■ **Task details**:
Lines from the line with "(iv) It was" to the line with "The entire arrangement" in the entries below, and only those, must be output exactly, with both ends included.

■ **Supplied information**:
BEGIN

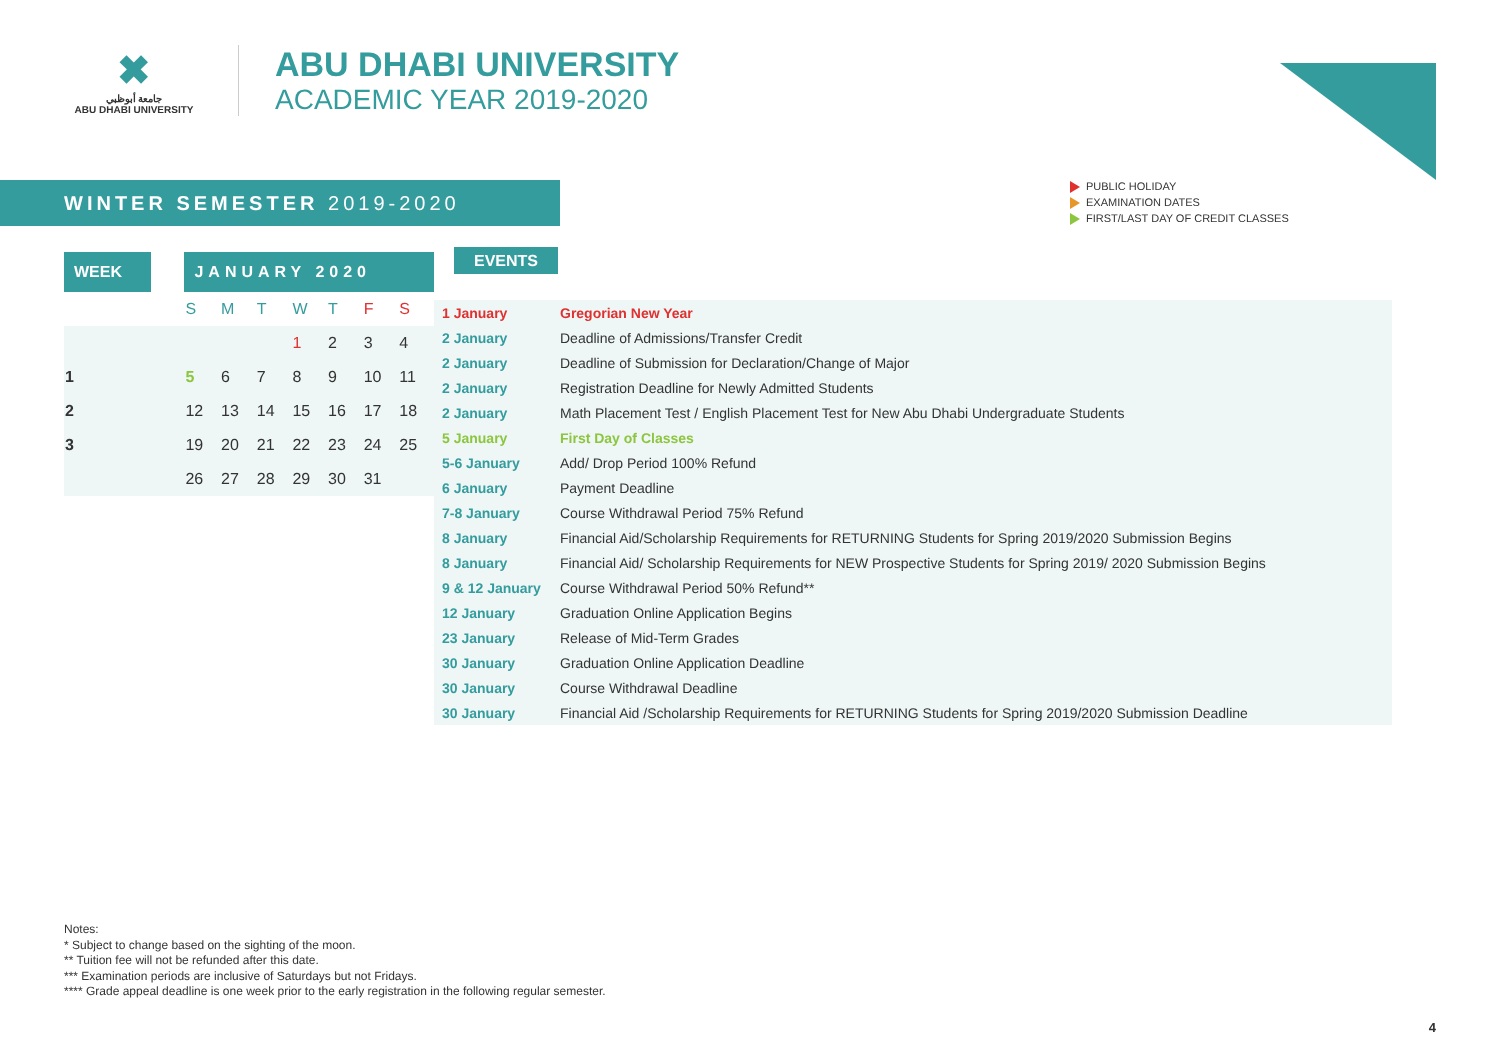✖
جامعة أبوظبي
ABU DHABI UNIVERSITY
ABU DHABI UNIVERSITY
ACADEMIC YEAR 2019-2020
WINTER SEMESTER 2019-2020
PUBLIC HOLIDAY
EXAMINATION DATES
FIRST/LAST DAY OF CREDIT CLASSES
| WEEK | | JANUARY 2020 | | | | | | |
| --- | --- | --- | --- | --- | --- | --- | --- | --- |
| | | S | M | T | W | T | F | S |
| | | | | | 1 | 2 | 3 | 4 |
| 1 | | 5 | 6 | 7 | 8 | 9 | 10 | 11 |
| 2 | | 12 | 13 | 14 | 15 | 16 | 17 | 18 |
| 3 | | 19 | 20 | 21 | 22 | 23 | 24 | 25 |
| | | 26 | 27 | 28 | 29 | 30 | 31 | |
EVENTS
| 1 January | Gregorian New Year |
| 2 January | Deadline of Admissions/Transfer Credit |
| 2 January | Deadline of Submission for Declaration/Change of Major |
| 2 January | Registration Deadline for Newly Admitted Students |
| 2 January | Math Placement Test / English Placement Test for New Abu Dhabi Undergraduate Students |
| 5 January | First Day of Classes |
| 5-6 January | Add/ Drop Period 100% Refund |
| 6 January | Payment Deadline |
| 7-8 January | Course Withdrawal Period 75% Refund |
| 8 January | Financial Aid/Scholarship Requirements for RETURNING Students for Spring 2019/2020 Submission Begins |
| 8 January | Financial Aid/ Scholarship Requirements for NEW Prospective Students for Spring 2019/ 2020 Submission Begins |
| 9 & 12 January | Course Withdrawal Period 50% Refund** |
| 12 January | Graduation Online Application Begins |
| 23 January | Release of Mid-Term Grades |
| 30 January | Graduation Online Application Deadline |
| 30 January | Course Withdrawal Deadline |
| 30 January | Financial Aid /Scholarship Requirements for RETURNING Students for Spring 2019/2020 Submission Deadline |
Notes:
* Subject to change based on the sighting of the moon.
** Tuition fee will not be refunded after this date.
*** Examination periods are inclusive of Saturdays but not Fridays.
**** Grade appeal deadline is one week prior to the early registration in the following regular semester.
4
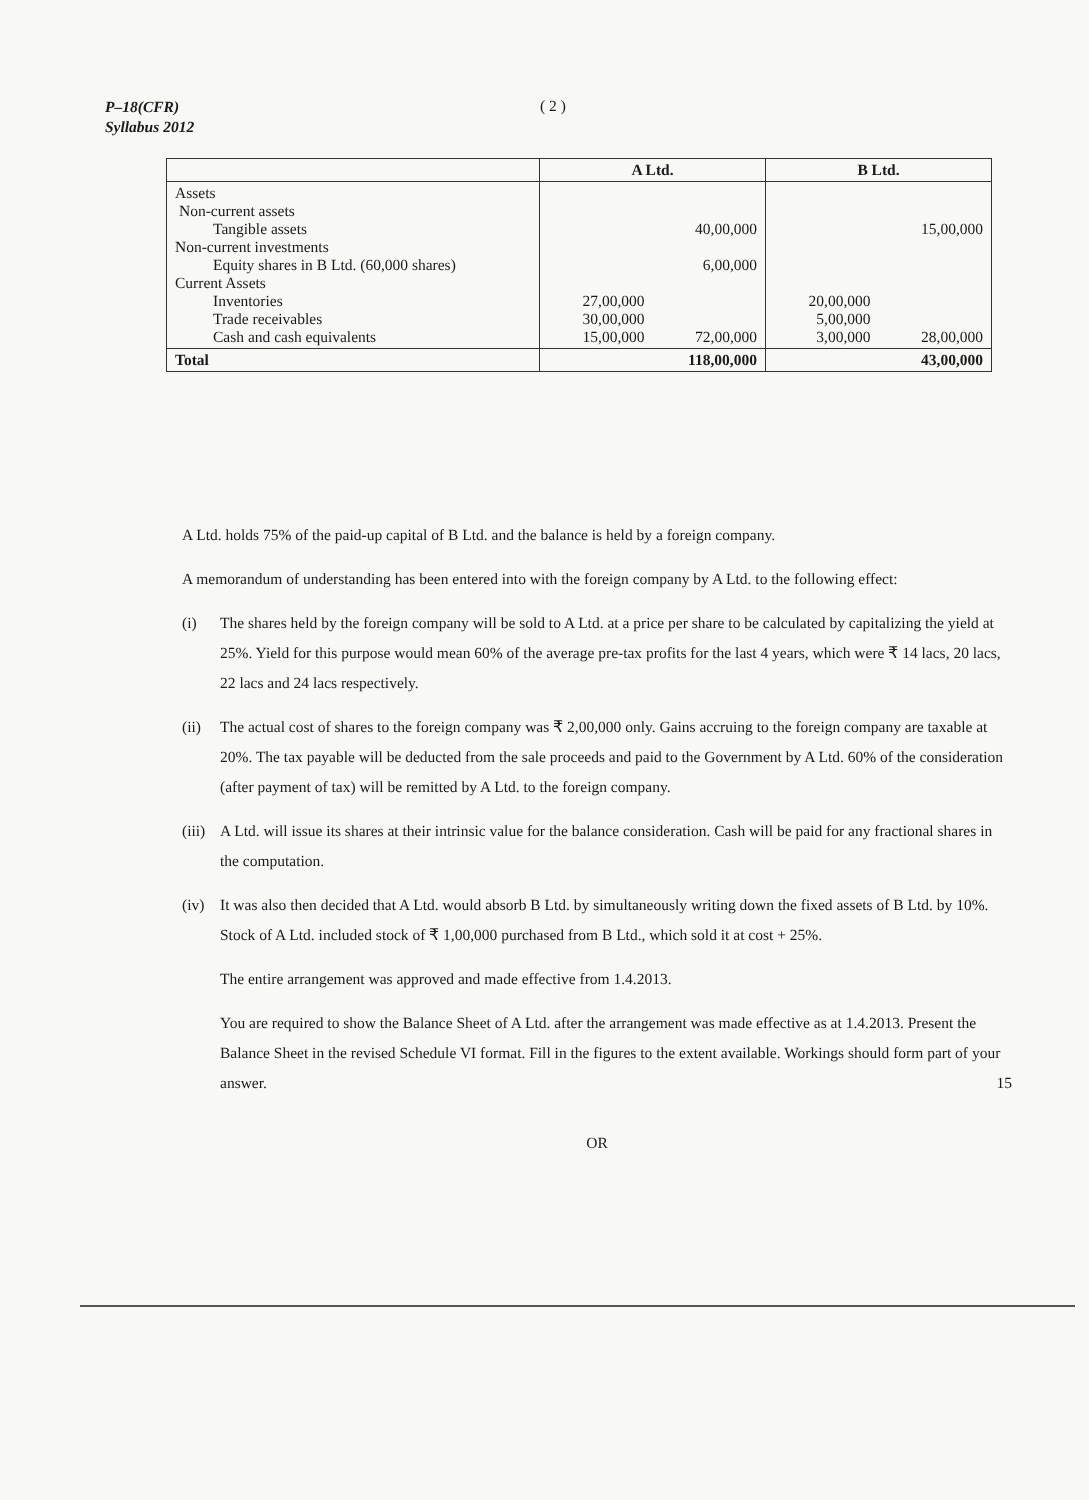P–18(CFR)
Syllabus 2012
( 2 )
| | A Ltd. | | B Ltd. | |
| --- | --- | --- | --- | --- |
| Assets Non-current assets Tangible assets Non-current investments Equity shares in B Ltd. (60,000 shares) Current Assets Inventories Trade receivables Cash and cash equivalents | 27,00,000 30,00,000 15,00,000 | 40,00,000 6,00,000 72,00,000 | 20,00,000 5,00,000 3,00,000 | 15,00,000 28,00,000 |
| Total | 118,00,000 | | 43,00,000 | |
A Ltd. holds 75% of the paid-up capital of B Ltd. and the balance is held by a foreign company.
A memorandum of understanding has been entered into with the foreign company by A Ltd. to the following effect:
(i) The shares held by the foreign company will be sold to A Ltd. at a price per share to be calculated by capitalizing the yield at 25%. Yield for this purpose would mean 60% of the average pre-tax profits for the last 4 years, which were ₹ 14 lacs, 20 lacs, 22 lacs and 24 lacs respectively.
(ii) The actual cost of shares to the foreign company was ₹ 2,00,000 only. Gains accruing to the foreign company are taxable at 20%. The tax payable will be deducted from the sale proceeds and paid to the Government by A Ltd. 60% of the consideration (after payment of tax) will be remitted by A Ltd. to the foreign company.
(iii) A Ltd. will issue its shares at their intrinsic value for the balance consideration. Cash will be paid for any fractional shares in the computation.
(iv) It was also then decided that A Ltd. would absorb B Ltd. by simultaneously writing down the fixed assets of B Ltd. by 10%. Stock of A Ltd. included stock of ₹ 1,00,000 purchased from B Ltd., which sold it at cost + 25%.
The entire arrangement was approved and made effective from 1.4.2013.
You are required to show the Balance Sheet of A Ltd. after the arrangement was made effective as at 1.4.2013. Present the Balance Sheet in the revised Schedule VI format. Fill in the figures to the extent available. Workings should form part of your answer. 15
OR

END

■ **Exercise response**:
(iv) It was also then decided that A Ltd. would absorb B Ltd. by simultaneously writing down the fixed assets of B Ltd. by 10%. Stock of A Ltd. included stock of ₹ 1,00,000 purchased from B Ltd., which sold it at cost + 25%.
The entire arrangement was approved and made effective from 1.4.2013.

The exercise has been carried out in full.